The 500ms Barrier Is Created by the Entire System, Not a Single Model
When WebRTC Hacks benchmarked OpenAI's Realtime API in 2025, the theoretical STUN RTT floor was 60–70ms, but actual response latency was approximately 1.66–1.86 seconds. The implication is straightforward: even with fast GPUs, when transport, endpointing, buffering, and connection setup stack up, users experience not a 'fast model' but a 'frozen system.' Latency budgets must be broken down into STT, first-token, TTS TTFB, and transport RTT.
At the STT Stage, TTFS and EOT Come Before Accuracy
Daily's public benchmark recorded Deepgram at 247ms median / 326ms p99, Soniox at 249ms median / 310ms p99, and Speechmatics at 495ms median / 736ms p99 across 1,000 real speech samples. Meanwhile, AWS hit 1,136ms median and Azure 1,016ms median with long tails. This is why p95 and p99 matter more than averages in production voice agents. Deepgram defines its key voice agent metric as end-of-turn latency rather than transcript latency, recommending 20–100ms audio chunks with integrated turn detection — Flux can cut 200–600ms compared to traditional STT+VAD.
LLM Bottlenecks Split on First-Token Strategy, Not Model Size
At the LLM stage, first-token latency matters more than tokens per second. A 2023 staged speculative decoding paper achieved 3.16x decoding latency reduction in small-batch on-device environments — a direction that remains central to production inference optimization. In practice, speculative decoding, prompt compression, tool prefetch, and response streaming must be used together. Context Injection, in particular, isn't about injecting more — it's about injecting the right information fast. Feeding only intent-classification fields rather than entire consultation histories accelerates first responses.

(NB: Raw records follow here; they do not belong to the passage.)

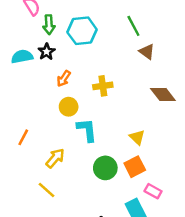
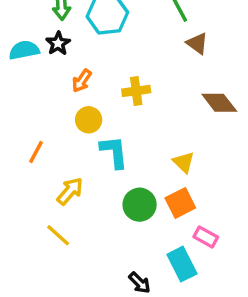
orange line: (23, 137) -> (36, 152), moved

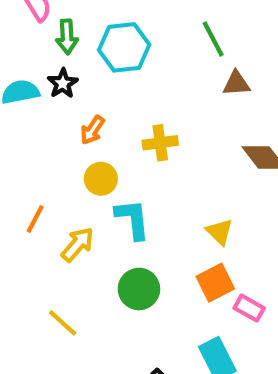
brown triangle: (197, 43) -> (236, 83), turned -40
yellow arrow: (70, 191) -> (78, 244), moved
green circle: (140, 205) -> (139, 289), moved
pink rectangle: (206, 237) -> (249, 308), moved

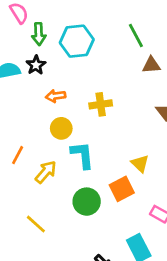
orange arrow: (92, 130) -> (56, 96), turned 48
orange square: (215, 283) -> (122, 189), moved

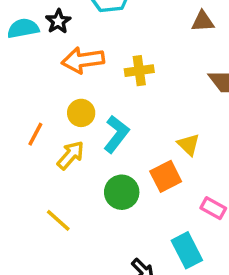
orange arrow: (56, 96) -> (83, 60), size x1.6
yellow circle: (61, 128) -> (81, 113), moved
cyan L-shape: (82, 155) -> (116, 134), turned 44

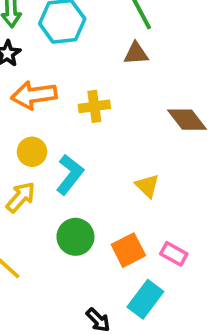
brown triangle: (203, 21) -> (136, 53), moved
orange square: (166, 176) -> (128, 250), moved
cyan rectangle: (187, 250) -> (145, 299), turned 64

TTS: Manage TTFB Before Audio Quality
Users perceive when the first audio byte arrives, not total synthesis time. Async's 2025 streaming TTS benchmark recorded AsyncFlow at ~20ms model inference latency and 166ms median TTFB, noting that humans perceive pauses beyond 250–300ms. Production systems should stream chunked audio for immediate playback rather than waiting for completed WAV files. Browser-side WebRTC and telephony-side persistent WebSocket session reuse are the advantageous approaches.
BringTalk Designs for p99 Budgets, Not Averages
BringTalk manages latency as a pipeline SLO, not single-model performance. STT finalization, LLM first token, TTS TTFB, and transport RTT are tracked independently. Regional proximity deployment and, where necessary, self-hosted or edge inference reduce round-trip time. Even in Zero Retention environments, connection reuse and selective Context Injection are designed together to avoid adding unnecessary relay hops. Ultimately, what matters isn't 'the best model' — it's the system that starts speaking first at p99.